Considerations when choosing an ICC antibody

  1. Whether it will work in ICC. Not all antibodies work for all applications. If the antibody has been validated* for ICC, then the manufacturer’s guidelines or any published references can be used as guidance for the experiment. Other methods that require the antibody to recognize the target in a native state, such as immunofluorescence (IF) and immunohistochemistry (IHC), are also good indicators.
  2. Whether it is specific. Specificity of the antibody has been a growing and understandable concern. Antibody specificity becomes more important when studying post-translational modifications or specific isoforms of the protein. Invitrogen antibodies undergo a two-part testing approach: functional application validation and targeted specificity verification. Functional application validation provides information on whether the antibody works in an application. Target specificity verification ensures the antibody is recognizing the target protein of interest.
  3. Selection of primary antibody based on host. More than one protein can be detected through multiplexing. This way target co-localization studies can be carried out. Primary antibodies from different species must be used to prevent secondary antibody cross-reactivity and improve specificity.

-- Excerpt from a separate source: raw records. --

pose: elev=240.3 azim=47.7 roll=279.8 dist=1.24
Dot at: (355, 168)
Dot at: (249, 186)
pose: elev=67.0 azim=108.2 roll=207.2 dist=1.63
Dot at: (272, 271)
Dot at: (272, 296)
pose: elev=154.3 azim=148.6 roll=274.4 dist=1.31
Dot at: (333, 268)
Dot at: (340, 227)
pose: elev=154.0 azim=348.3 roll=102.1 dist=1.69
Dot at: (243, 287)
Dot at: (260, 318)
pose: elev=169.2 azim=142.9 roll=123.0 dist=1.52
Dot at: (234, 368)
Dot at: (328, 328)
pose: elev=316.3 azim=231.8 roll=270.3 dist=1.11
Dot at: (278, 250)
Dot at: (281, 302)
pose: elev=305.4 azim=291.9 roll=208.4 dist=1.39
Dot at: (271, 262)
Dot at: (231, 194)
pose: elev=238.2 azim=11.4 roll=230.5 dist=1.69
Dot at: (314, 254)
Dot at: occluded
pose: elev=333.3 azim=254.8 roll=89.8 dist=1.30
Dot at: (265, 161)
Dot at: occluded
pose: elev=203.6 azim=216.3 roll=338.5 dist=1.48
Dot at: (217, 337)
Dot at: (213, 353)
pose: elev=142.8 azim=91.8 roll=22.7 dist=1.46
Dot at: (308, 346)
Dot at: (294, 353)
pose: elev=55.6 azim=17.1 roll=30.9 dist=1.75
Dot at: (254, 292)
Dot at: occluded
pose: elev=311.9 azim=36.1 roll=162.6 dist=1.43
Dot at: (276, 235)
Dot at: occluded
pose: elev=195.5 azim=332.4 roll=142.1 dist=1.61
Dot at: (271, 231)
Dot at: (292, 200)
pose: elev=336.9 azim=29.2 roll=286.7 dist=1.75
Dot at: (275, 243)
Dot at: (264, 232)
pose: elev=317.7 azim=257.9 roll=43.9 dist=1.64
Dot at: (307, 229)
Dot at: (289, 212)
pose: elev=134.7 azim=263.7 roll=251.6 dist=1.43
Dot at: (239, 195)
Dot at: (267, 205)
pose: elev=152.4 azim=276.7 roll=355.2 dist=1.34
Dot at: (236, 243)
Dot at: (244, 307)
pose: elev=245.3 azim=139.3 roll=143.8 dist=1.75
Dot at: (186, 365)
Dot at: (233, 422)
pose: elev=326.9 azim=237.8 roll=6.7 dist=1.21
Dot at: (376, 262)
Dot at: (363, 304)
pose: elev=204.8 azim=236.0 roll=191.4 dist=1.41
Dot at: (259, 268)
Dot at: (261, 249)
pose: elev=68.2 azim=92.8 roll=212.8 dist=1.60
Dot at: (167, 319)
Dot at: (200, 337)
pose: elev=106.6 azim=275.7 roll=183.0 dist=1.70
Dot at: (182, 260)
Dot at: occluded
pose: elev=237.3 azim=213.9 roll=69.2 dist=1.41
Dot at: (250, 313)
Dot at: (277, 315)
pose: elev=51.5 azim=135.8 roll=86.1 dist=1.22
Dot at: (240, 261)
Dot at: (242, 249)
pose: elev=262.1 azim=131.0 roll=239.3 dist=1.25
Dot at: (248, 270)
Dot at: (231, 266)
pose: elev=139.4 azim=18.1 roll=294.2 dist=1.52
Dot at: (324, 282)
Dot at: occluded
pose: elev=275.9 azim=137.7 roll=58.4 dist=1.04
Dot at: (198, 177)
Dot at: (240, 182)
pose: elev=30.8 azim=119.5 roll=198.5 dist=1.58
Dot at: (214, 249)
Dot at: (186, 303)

Both monoclonal and polyclonal antibodies can work in ICC. The key requirement is that the specific epitope of interest be exposed. One of the advantages of using a monoclonal antibody is that generally it is more specific. However, monoclonal antibodies are associated with a higher likelihood that the one epitope it recognizes is buried. Unless monoclonal antibodies are specifically screened or designed for use in ICC, polyclonal antibodies may be better candidates for recognizing target proteins. Polyclonal antibodies recognize multiple epitopes of the target, but concurrently, are more likely to be cross-reactive.

ICC data examples

Each Invitrogen antibody that is indicated for ICC applications has undergone functional application testing. Here are some examples of that testing.

Membrane localization of Phospho-EGFR (Tyr1068) upon EGF treatment and inhibition of EGFR phosphorylation observed when treated with the antagonist, Afatinib. A-431 cells treated with 200 ng/mL of EGF for 10 minutes. The cells were fixed with 4% paraformaldehyde for 10 minutes, permeabilized with 0.1% Triton X-100 for 10 minutes and blocked with 1% BSA for 1 hour at room temperature. The cells were labeled with Phospho-EGFR (Tyr1068) Rabbit Polyclonal Antibody (Cat. No. 44-788G) and incubated overnight at 4°C and then labeled with Goat anti-Rabbit IgG (H+L) Superclonal Secondary Antibody, Alexa Fluor 488 conjugate (Cat. No. A27034) (Panel a: green). Nuclei (Panel b: blue) were stained with SlowFade Gold Antifade Mountant with DAPI (Cat. No. S36938). F-actin (Panel c: red) was stained with Rhodamine Phalloidin (Cat. No. R415). Panel d represents the merged image showing membrane localization. Panel e represents cells treated with antagonist, Afatinib (1 µM for 6 hrs) followed by EGF, showing no Phospho-EGFR staining. Panel f shows untreated cells with no signal. Panel g represents control cells with no primary antibody to assess background.